Wednesday, September 21 – Whoa, central Minnesota on The Daily Show!  And… surprise, it’s about Islamaphobia!  Much love for Trevor snarking on the restaurant owner defending his “Muslims Get Out” sign with such gems as, “I don’t mean my place of business, I mean America!”  Fantastic response from Trevor to the police shooting of Terence Crutcher.  I’m amazed at how he can keep doing these stories that bring new insights to the same old horror.  Here, he talked about what happens when police only interact with Black communities in the context of crime and called out the U.S. for the phrase “all-Black high school” not raising any eyebrows.  Adam talked about the Wells Fargo cross-selling scandal and all the audacity that went down there – decent piece.  Talk show host/media empress Wendy Williams was the guest, and I enjoyed watching Trevor’s fanboy tendencies coming out in full force.

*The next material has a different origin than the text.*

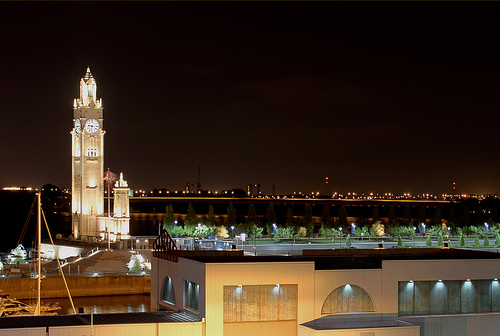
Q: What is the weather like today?
A: It is clear.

Thursday, September 22 – Quick bit on Mark Zuckerberg’s plan to “cure all disease” – I laughed at Trevor’s admiration of his “billionaire T-shirt” – before the story shifted to Facebook as a news source.  The primary news source, in fact, for a very large percentage of people.  Trevor highlighted the problems with this, like the fact that nothing on Facebook needs verification and that its “suggested for you” algorithm creates an echo chamber that only gives people what they already want to hear.  He also shared some choice clips from Tomi Lahren, a far-right commentator whose videos get millions of views from likeminded Facebookers.  I enjoyed the interview with Lisa Ling discussing her CNN show This is Life.  She and Trevor talked about two episodes, one on mass incarceration and one on policing in Black communities, and both sounded fascinating.